What gave you the idea to write this novel? Was it one article too many on animal testing or had the idea been mulling about in your head for a while and you decided it was time to put pen to paper?
I have a friend who completely falls apart when he hears a reference to talking monkeys. It’s actually a little frightening. But this started me thinking that there hadn’t really been a talking monkey book in almost fifty years, and the last one wasn’t all that funny.
So you wrote a book that you hoped would deliberately horrify your friend? (That's very funny to me, if so.) Did you give him a copy?
Oops! I meant he fell apart laughing. But I like the other version.

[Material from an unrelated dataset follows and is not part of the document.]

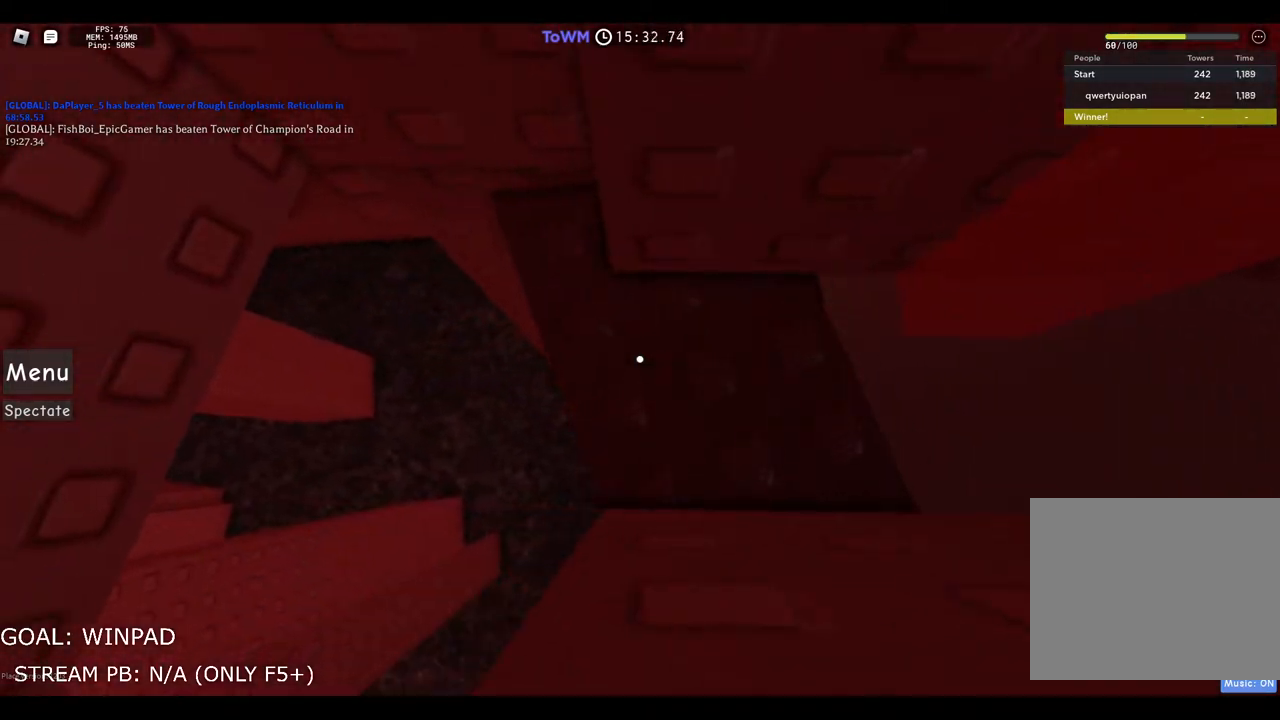
{"keys": ["a"], "events": [[467, "a", "down"]]}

How did you come up with your main characters? Are there pieces of your personality in Ed, Chekchek, or Dr. Cogitomni? And where did you come up with your characters names?
The scientists and the militant chimp started out as stock movie characters—you just have to have them in a story like this, or people are distracted waiting for them to show up—but in writing they evolved (pardon the expression) into full personalities. I’m not sure where Ed came from—I sort of learned about him as I wrote him down. The funny part is people keep thinking Chekchek is based on a real person, but nobody ever agrees on who that person is. The names Ed and Chekchek just came to me, and I’m terrible at names generally, so I just accepted them gratefully. Cogitomni is very bad Latin for “Mr. Know-it-all,” which demonstrates just how bad I am at names.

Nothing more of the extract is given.